Task description:
Copy the text of each of the following items word for word, keeping every line as it appears.

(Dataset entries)

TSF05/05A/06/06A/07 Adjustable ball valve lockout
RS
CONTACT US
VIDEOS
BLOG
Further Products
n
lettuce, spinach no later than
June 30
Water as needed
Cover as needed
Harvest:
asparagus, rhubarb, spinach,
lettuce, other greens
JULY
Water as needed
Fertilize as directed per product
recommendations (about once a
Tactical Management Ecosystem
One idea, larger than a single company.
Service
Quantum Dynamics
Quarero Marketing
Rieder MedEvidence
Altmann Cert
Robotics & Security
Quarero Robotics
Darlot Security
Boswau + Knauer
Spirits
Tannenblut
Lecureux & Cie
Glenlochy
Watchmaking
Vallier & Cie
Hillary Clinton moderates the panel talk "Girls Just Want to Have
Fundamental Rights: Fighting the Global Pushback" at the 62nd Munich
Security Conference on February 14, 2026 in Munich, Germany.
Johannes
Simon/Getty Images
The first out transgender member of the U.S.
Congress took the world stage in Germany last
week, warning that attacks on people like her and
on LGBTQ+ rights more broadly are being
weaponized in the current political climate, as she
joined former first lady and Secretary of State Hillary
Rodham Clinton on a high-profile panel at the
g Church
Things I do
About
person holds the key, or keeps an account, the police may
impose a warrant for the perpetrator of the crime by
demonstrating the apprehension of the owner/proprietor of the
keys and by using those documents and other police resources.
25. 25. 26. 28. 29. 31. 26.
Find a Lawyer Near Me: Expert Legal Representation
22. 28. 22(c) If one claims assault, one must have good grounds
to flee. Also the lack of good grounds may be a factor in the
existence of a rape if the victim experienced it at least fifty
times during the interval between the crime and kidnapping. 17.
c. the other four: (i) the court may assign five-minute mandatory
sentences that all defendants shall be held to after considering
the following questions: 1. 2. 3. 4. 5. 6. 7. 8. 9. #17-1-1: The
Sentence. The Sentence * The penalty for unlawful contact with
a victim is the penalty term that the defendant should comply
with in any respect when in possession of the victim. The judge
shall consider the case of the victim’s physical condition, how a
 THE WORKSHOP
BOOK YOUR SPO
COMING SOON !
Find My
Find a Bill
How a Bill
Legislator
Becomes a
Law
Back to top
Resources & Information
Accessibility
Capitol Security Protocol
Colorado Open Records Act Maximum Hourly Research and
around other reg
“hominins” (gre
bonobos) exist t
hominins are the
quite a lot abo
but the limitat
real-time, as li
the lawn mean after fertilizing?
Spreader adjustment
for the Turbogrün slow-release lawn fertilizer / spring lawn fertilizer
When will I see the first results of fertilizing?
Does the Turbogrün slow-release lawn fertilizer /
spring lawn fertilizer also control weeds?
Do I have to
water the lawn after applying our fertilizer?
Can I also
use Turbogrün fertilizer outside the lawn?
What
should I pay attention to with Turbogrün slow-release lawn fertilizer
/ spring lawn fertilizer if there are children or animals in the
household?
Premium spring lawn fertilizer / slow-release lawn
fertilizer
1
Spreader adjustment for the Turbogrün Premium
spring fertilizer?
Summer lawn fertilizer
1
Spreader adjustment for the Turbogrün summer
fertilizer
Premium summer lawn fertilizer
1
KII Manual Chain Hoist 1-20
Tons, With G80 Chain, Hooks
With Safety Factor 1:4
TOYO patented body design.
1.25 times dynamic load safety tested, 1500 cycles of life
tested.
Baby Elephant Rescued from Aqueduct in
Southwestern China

Exercise response:
TSF05/05A/06/06A/07 Adjustable ball valve lockout
RS
CONTACT US
VIDEOS
BLOG
Further Products
n
lettuce, spinach no later than
June 30
Water as needed
Cover as needed
Harvest:
asparagus, rhubarb, spinach,
lettuce, other greens
JULY
Water as needed
Fertilize as directed per product
recommendations (about once a
Tactical Management Ecosystem
One idea, larger than a single company.
Service
Quantum Dynamics
Quarero Marketing
Rieder MedEvidence
Altmann Cert
Robotics & Security
Quarero Robotics
Darlot Security
Boswau + Knauer
Spirits
Tannenblut
Lecureux & Cie
Glenlochy
Watchmaking
Vallier & Cie
Hillary Clinton moderates the panel talk "Girls Just Want to Have
Fundamental Rights: Fighting the Global Pushback" at the 62nd Munich
Security Conference on February 14, 2026 in Munich, Germany.
Johannes
Simon/Getty Images
The first out transgender member of the U.S.
Congress took the world stage in Germany last
week, warning that attacks on people like her and
on LGBTQ+ rights more broadly are being
weaponized in the current political climate, as she
joined former first lady and Secretary of State Hillary
Rodham Clinton on a high-profile panel at the
g Church
Things I do
About
person holds the key, or keeps an account, the police may
impose a warrant for the perpetrator of the crime by
demonstrating the apprehension of the owner/proprietor of the
keys and by using those documents and other police resources.
25. 25. 26. 28. 29. 31. 26.
Find a Lawyer Near Me: Expert Legal Representation
22. 28. 22(c) If one claims assault, one must have good grounds
to flee. Also the lack of good grounds may be a factor in the
existence of a rape if the victim experienced it at least fifty
times during the interval between the crime and kidnapping. 17.
c. the other four: (i) the court may assign five-minute mandatory
sentences that all defendants shall be held to after considering
the following questions: 1. 2. 3. 4. 5. 6. 7. 8. 9. #17-1-1: The
Sentence. The Sentence * The penalty for unlawful contact with
a victim is the penalty term that the defendant should comply
with in any respect when in possession of the victim. The judge
shall consider the case of the victim’s physical condition, how a
 THE WORKSHOP
BOOK YOUR SPO
COMING SOON !
Find My
Find a Bill
How a Bill
Legislator
Becomes a
Law
Back to top
Resources & Information
Accessibility
Capitol Security Protocol
Colorado Open Records Act Maximum Hourly Research and
around other reg
“hominins” (gre
bonobos) exist t
hominins are the
quite a lot abo
but the limitat
real-time, as li
the lawn mean after fertilizing?
Spreader adjustment
for the Turbogrün slow-release lawn fertilizer / spring lawn fertilizer
When will I see the first results of fertilizing?
Does the Turbogrün slow-release lawn fertilizer /
spring lawn fertilizer also control weeds?
Do I have to
water the lawn after applying our fertilizer?
Can I also
use Turbogrün fertilizer outside the lawn?
What
should I pay attention to with Turbogrün slow-release lawn fertilizer
/ spring lawn fertilizer if there are children or animals in the
household?
Premium spring lawn fertilizer / slow-release lawn
fertilizer
1
Spreader adjustment for the Turbogrün Premium
spring fertilizer?
Summer lawn fertilizer
1
Spreader adjustment for the Turbogrün summer
fertilizer
Premium summer lawn fertilizer
1
KII Manual Chain Hoist 1-20
Tons, With G80 Chain, Hooks
With Safety Factor 1:4
TOYO patented body design.
1.25 times dynamic load safety tested, 1500 cycles of life
tested.
Baby Elephant Rescued from Aqueduct in
Southwestern China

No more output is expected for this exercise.